What the secretary thinks about how useful it would be with OOXML as IS29500 does not matter. They might manipulate things by cherry picking options from the directives during the BRM vote, but there is no way they can do the same trick when 13.12 explictly demand the final text to be available within 30 days.
David Farning says
I think that it is fair to say that we will soon see silverlight being pushed through as open internet XML.
Dark Phoenix (Nixa) says
Well, Microsoft is already pushing Silverlight through Windows Update (using the same technique as with Internet Explorer and Windows Media Player), so it wouldn’t surprise me. But indeed, XPS is next in the queue.
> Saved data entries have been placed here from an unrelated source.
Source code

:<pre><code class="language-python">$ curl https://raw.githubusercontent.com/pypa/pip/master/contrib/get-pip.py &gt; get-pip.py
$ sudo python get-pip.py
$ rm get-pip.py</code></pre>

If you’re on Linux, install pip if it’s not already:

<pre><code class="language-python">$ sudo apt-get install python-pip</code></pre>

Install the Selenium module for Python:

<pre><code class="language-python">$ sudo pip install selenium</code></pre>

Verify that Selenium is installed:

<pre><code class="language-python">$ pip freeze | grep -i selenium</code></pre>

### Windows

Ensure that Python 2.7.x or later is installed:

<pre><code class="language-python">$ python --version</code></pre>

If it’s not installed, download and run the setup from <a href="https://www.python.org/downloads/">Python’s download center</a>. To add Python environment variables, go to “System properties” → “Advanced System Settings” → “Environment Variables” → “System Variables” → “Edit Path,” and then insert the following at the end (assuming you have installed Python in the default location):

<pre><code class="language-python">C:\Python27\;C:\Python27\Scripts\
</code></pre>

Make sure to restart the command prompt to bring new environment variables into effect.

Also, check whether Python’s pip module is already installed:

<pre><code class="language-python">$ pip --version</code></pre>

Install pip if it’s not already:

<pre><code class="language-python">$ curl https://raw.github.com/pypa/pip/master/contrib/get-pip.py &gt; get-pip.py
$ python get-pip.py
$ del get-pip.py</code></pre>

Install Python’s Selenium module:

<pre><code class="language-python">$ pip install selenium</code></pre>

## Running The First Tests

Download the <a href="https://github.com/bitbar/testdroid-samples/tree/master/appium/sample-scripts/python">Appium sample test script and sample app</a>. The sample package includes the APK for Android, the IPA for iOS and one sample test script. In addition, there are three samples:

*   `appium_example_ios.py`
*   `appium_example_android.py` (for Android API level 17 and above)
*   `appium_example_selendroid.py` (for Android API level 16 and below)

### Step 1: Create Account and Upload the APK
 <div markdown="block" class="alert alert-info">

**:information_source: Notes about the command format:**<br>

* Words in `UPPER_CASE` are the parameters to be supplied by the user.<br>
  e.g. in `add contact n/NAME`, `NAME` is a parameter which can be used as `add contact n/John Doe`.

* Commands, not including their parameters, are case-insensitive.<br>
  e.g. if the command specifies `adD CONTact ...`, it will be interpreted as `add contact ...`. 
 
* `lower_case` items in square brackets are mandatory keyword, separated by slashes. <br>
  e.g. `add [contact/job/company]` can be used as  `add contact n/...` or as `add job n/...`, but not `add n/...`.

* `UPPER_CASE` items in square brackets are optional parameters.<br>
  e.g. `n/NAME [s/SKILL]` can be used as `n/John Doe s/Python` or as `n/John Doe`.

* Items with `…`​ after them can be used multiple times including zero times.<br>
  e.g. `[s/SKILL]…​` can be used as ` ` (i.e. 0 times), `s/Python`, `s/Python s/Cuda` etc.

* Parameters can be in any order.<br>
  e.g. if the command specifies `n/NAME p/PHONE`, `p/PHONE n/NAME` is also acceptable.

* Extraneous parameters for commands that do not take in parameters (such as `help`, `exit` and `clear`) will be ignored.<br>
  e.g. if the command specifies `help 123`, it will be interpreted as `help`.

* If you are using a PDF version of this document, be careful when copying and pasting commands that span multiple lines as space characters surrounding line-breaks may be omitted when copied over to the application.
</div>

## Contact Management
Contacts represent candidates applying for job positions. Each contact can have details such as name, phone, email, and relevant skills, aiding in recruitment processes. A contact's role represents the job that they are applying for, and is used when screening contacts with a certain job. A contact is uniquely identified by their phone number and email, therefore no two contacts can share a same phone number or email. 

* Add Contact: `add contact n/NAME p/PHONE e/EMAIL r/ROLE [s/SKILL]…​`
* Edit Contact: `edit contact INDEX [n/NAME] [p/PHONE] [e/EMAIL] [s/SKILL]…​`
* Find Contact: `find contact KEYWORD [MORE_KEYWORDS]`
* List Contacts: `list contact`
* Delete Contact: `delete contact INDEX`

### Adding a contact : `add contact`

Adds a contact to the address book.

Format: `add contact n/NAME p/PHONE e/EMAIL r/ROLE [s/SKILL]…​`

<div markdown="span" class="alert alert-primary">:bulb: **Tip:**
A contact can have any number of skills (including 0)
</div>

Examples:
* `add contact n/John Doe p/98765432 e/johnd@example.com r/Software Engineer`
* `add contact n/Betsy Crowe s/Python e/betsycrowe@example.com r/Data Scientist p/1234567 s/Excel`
This clearly shows what happens when you let a fraudster into a deal that is more based on trust than well written contracts. The ISO process was mainly technical, with rules aiming at standardising the process and guiding it rather than containing the sort of blatant abuse Microsoft has developed a well earned reputation for.
The resulting damage is immense, but I for one expect this to have a rather strong tail end. The EU monopoly commission has been suspiciously quiet which suggests they’re busy. If they convict a company for not disclosing interoperability standards, what will they make of a company destroying the standards process to gain full control?
Worse for MS is that they already HAVE a conviction, and this event will suggest that a different approach is required to bring the company back to acceptable behaviour (IMHO impossible, a collaborative stance does not agree with Ballmers’ MO). This could get very, very ugly for Microsoft.
And deservedly so.
Matthew Holloway says
@nate, here’s a blog post I wrote about not having a final text for review…
Jesper Lund Stocholm says
XPS is being dealt with by ECMA TC46 and a good guess will be that it will be submitted to SC34 in FT-mode.
However -TC46 has established liaison-agreements with quite a large number of committees.
TC46 has formal liaisons with the following standards bodies:
ISO/IEC JTC1/SC 28: Office equipment
ISO/IEC JTC 1/SC 29: Coding of audio, picture, multimedia and hypermedia information
ISO/IEC JTC 1/SC 34: Document Description and Processing Languages
ISO TC 130 WG2: Graphic technology – Prepress data exchange
ISO TC 171 : Document management applications
Ecma TC45: Office Open XML Formats
International Color Consortium
It doesn’t seem that they have actually produced anything yet – at least I cannot locate any available drafts of the future spec.
Whoa, Rob, not so fast!
Who said OOXML is a standard just yet?